*Page layout parsing data*.
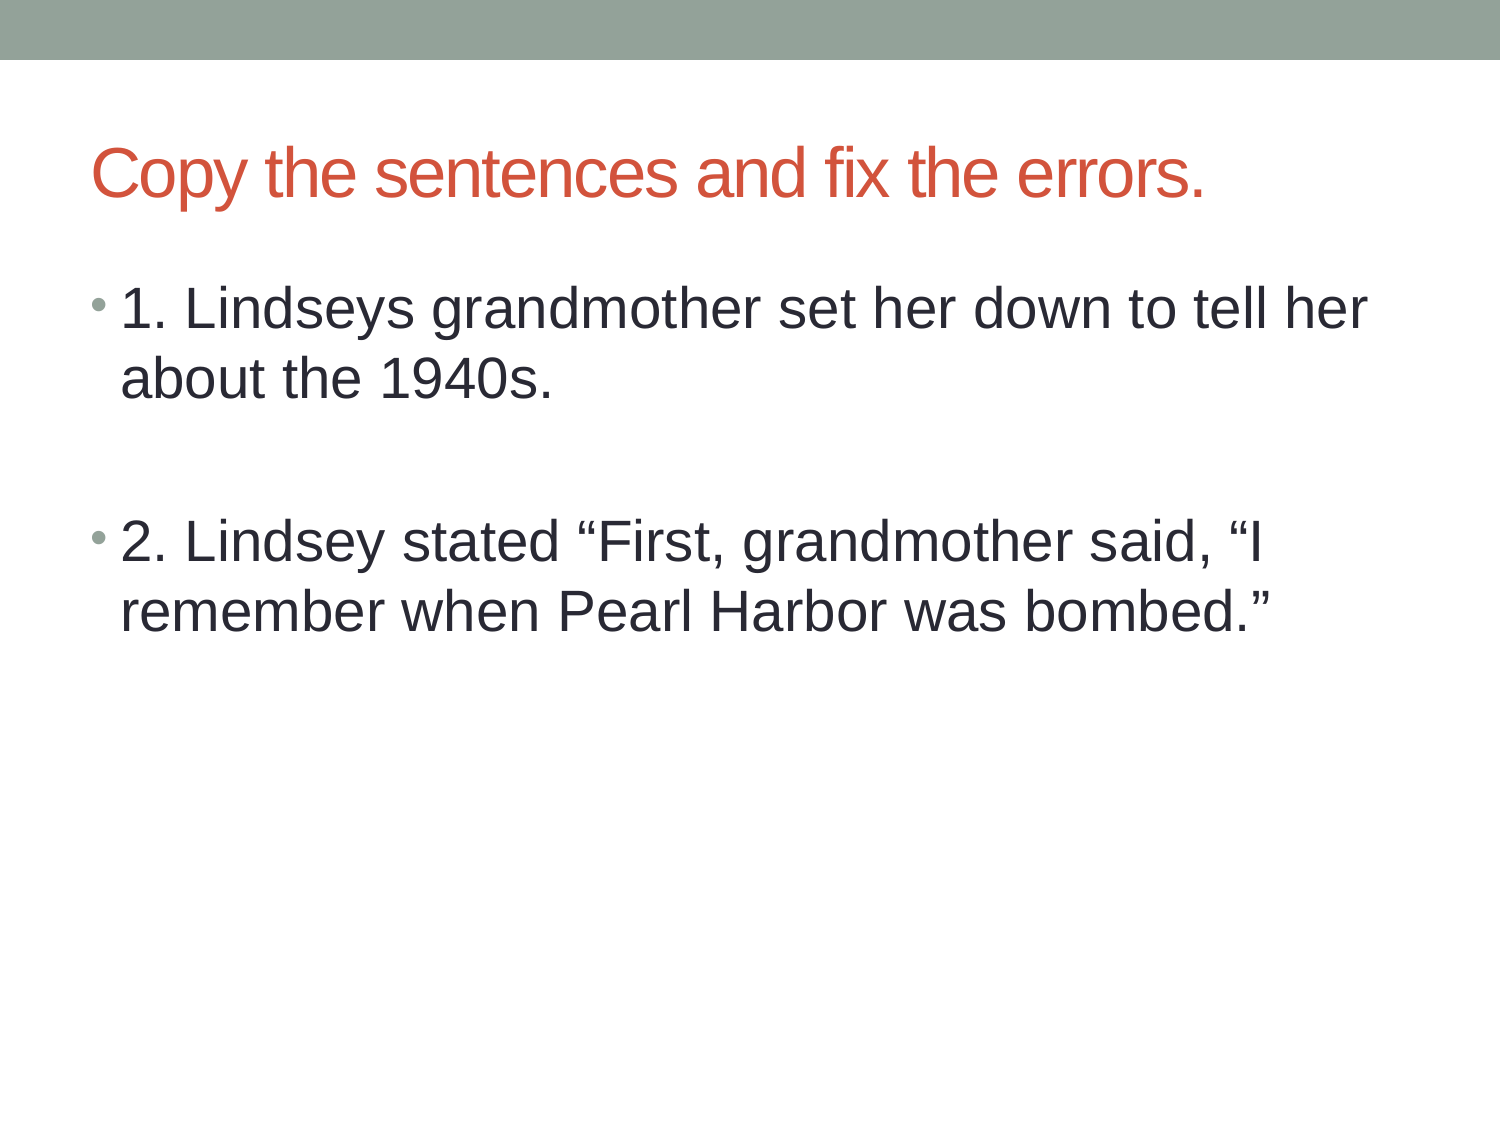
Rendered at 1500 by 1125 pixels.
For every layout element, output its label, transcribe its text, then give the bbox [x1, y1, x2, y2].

title Copy the sentences and fix the errors. [75, 87, 1425, 250]
list 1. Lindseys grandmother set her down to tell her about the 1940s. 2. Lindsey stated “First, grandmother said, “I remember when Pearl Harbor was bombed.” [75, 262, 1425, 1063]
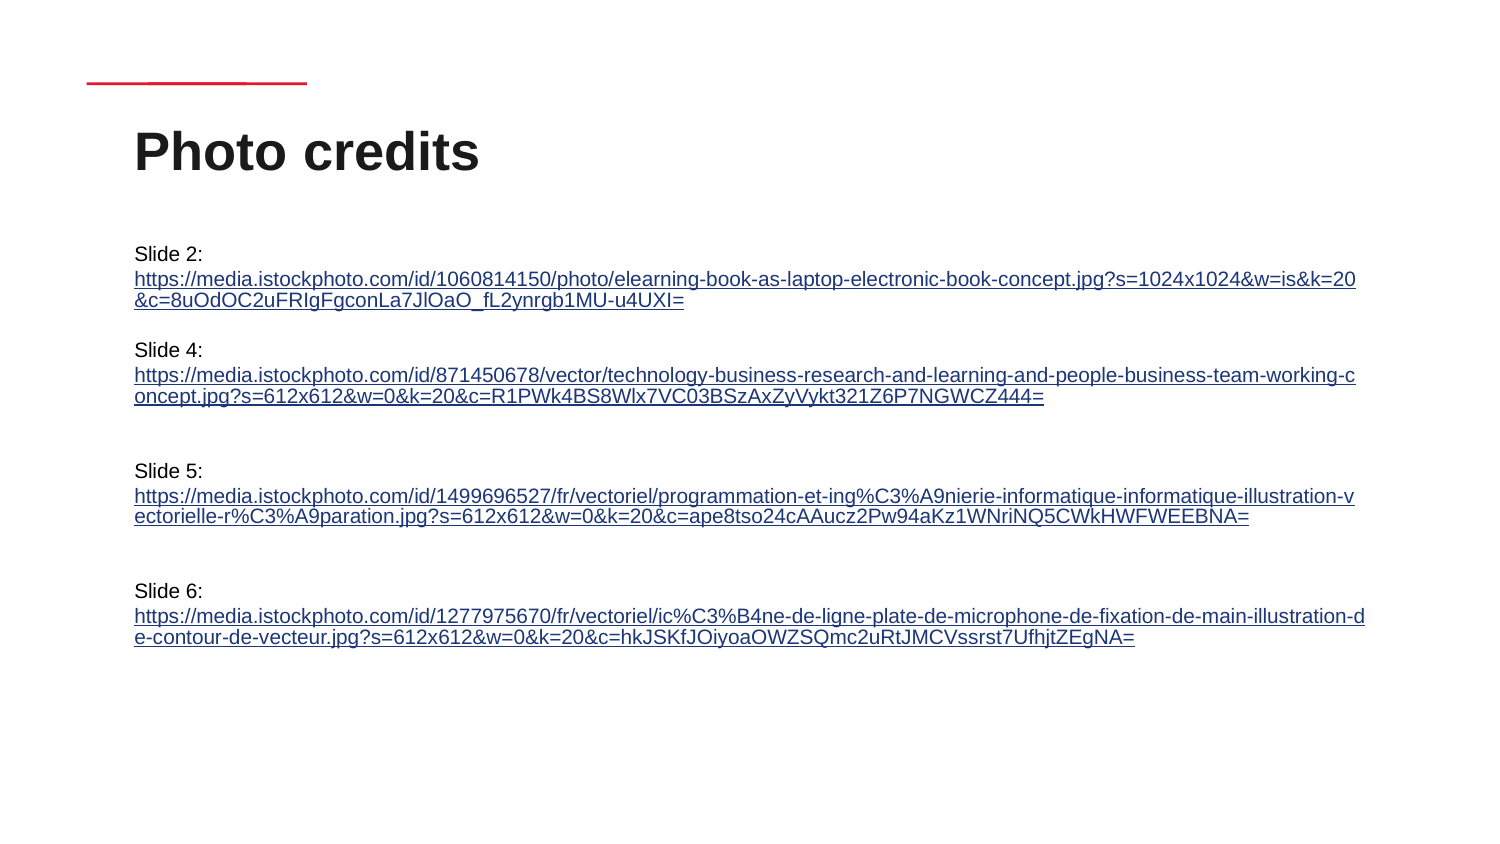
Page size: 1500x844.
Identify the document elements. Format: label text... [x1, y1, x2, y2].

*What the exercise asks*. Only the text of the records above, copied exactly, should be returned; the pictures stay out.

*Reply to the exercise*.
Rendered at 1500 by 1125 pixels.
For every layout element, output its label, transcribe its text, then give the bbox [x1, y1, x2, y2].

title Copy the sentences and fix the errors. [75, 87, 1425, 250]
list 1. Lindseys grandmother set her down to tell her about the 1940s. 2. Lindsey stated “First, grandmother said, “I remember when Pearl Harbor was bombed.” [75, 262, 1425, 1063]
Page size: 1500x844.
Identify the document elements. Format: label text... [x1, y1, x2, y2].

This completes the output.